As a debugging exercise, I am trying to compute the cross entropy loss from token probabilities of a causal model’s output to verify that it is equal to the output loss.
My code:
from transformers import AutoModelForCausalLM, AutoTokenizer
import math
model_name = "facebook/opt-350m"
model = AutoModelForCausalLM.from_pretrained(model_name)
tokenizer = AutoTokenizer.from_pretrained(model_name)
input_ids = tokenizer("Today is a nice day", return_tensors="pt").input_ids
outputs = model(input_ids, labels=input_ids)

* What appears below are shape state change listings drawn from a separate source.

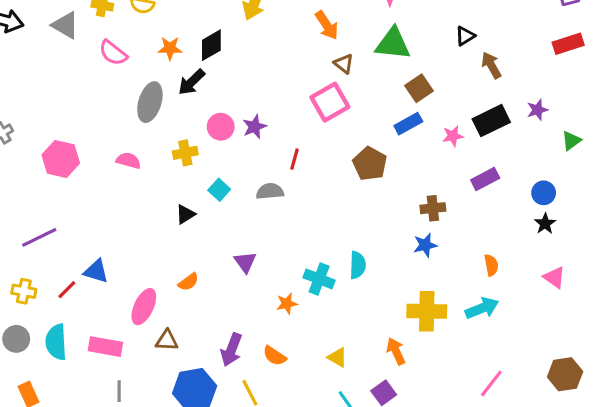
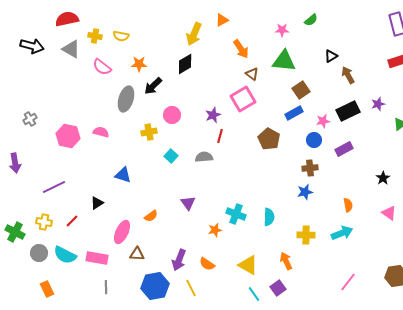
black diamond: (211, 45) -> (185, 64), moved
purple star: (255, 127) -> (213, 115), moved
pink semicircle: (128, 161) -> (101, 132), moved
blue circle: (544, 193) -> (314, 140), moved
black triangle: (185, 214) -> (97, 203), moved
cyan semicircle: (358, 265) -> (269, 217), moved
blue triangle: (96, 271) -> (123, 175), moved
yellow cross: (427, 311) -> (306, 235), size x0.7
cyan semicircle: (56, 342) -> (65, 255), turned -60
yellow triangle: (338, 357) -> (248, 265), size x1.5

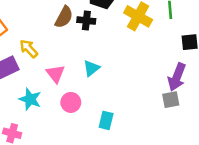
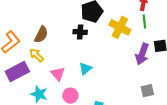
brown semicircle: (64, 17) -> (41, 34), moved
purple arrow: (177, 77) -> (142, 54), moved

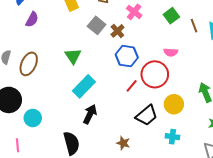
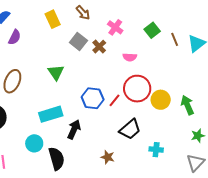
pink semicircle: (171, 52) -> (130, 57), moved
blue hexagon: (127, 56) -> (93, 98), moved
cyan rectangle: (84, 86) -> (51, 114), moved, turned 30
yellow circle: (174, 104) -> (161, 100), moved
cyan circle: (33, 118) -> (34, 143), moved

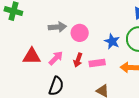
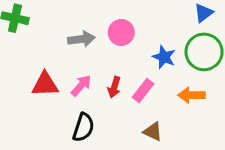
pink circle: (80, 33) -> (121, 32), moved
pink rectangle: (97, 63) -> (143, 90), turned -42

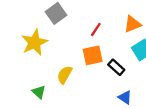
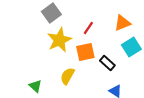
yellow star: (34, 42) -> (59, 40), moved
yellow semicircle: (65, 75) -> (67, 76), moved

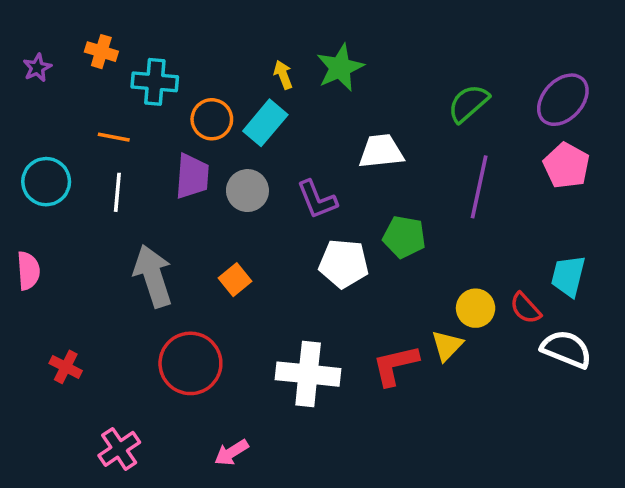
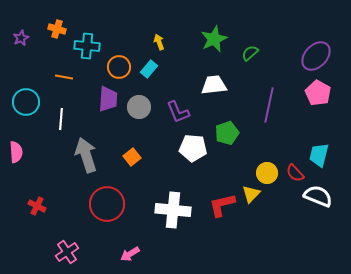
green star: (340, 68) -> (214, 39), moved
green semicircle: (468, 103) -> (250, 53), moved, size x0.7
cyan rectangle: (265, 123) -> (149, 69), size x0.7
white line: (117, 192) -> (61, 119), moved
green pentagon: (404, 237) -> (227, 133), turned -30

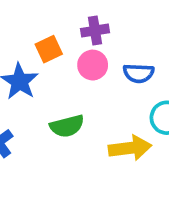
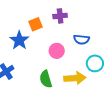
pink circle: (93, 65) -> (57, 51), moved
green semicircle: (67, 126) -> (46, 79), moved, turned 84

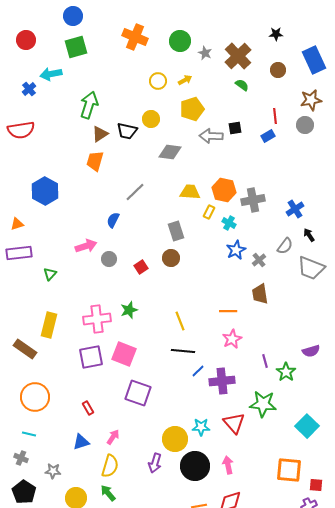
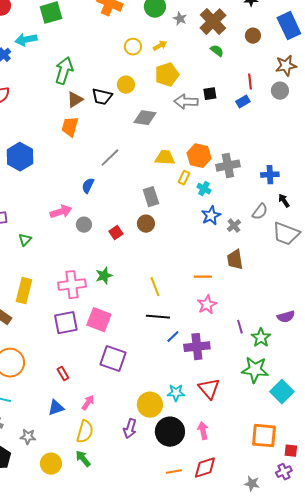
blue cross: (295, 209) -> (270, 175), turned 30
green star: (263, 404) -> (255, 370), moved

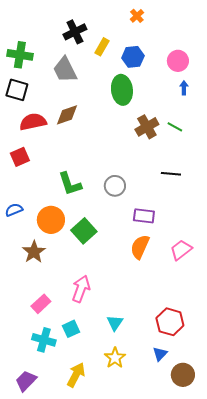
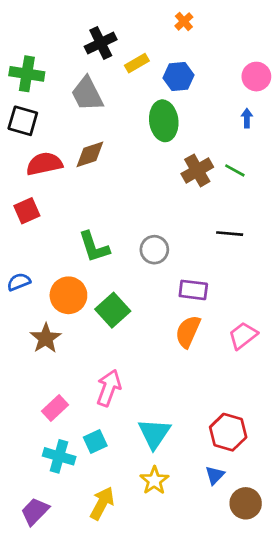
yellow rectangle: (102, 47) -> (137, 63), turned 30
pink circle: (178, 61) -> (256, 77), moved
cyan triangle: (115, 323) -> (154, 434), size x1.5

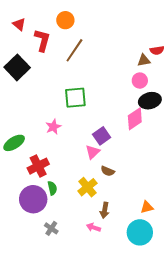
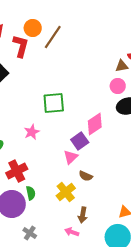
orange circle: (65, 20) -> (33, 28), moved
brown line: (74, 50) -> (53, 37), moved
pink diamond: (135, 119) -> (95, 124), moved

probs = outputs.logits.softmax(-1)
ids = input_ids.tolist()[0]
# my computation of the cross entropy loss
l = 0
for i, id in enumerate(ids):
p = probs[0,i,id].item()
token = tokenizer.decode(id)
print(f'token: \'{token}\', p = {p}')
l -= math.log(p)
print("estimated loss = ",l/len(ids))
print("loss = ",outputs.loss.item())
Output:
token: '</s>', p = 0.0035762879997491837
token: 'Today', p = 1.0062270803246065e-06
token: ' is', p = 0.00011504700523801148
token: ' a', p = 0.00013640847464557737
token: ' nice', p = 0.0009689405560493469
token: ' day', p = 2.221063732577022e-05
estimated loss = 9.177834274679256
loss = 3.3444931507110596
The estimated loss, which is the average log probability (of the next token prediction), does not match the output loss. In fact, the probabilities themselves seem off (too small). What am I doing wrong? Thank you.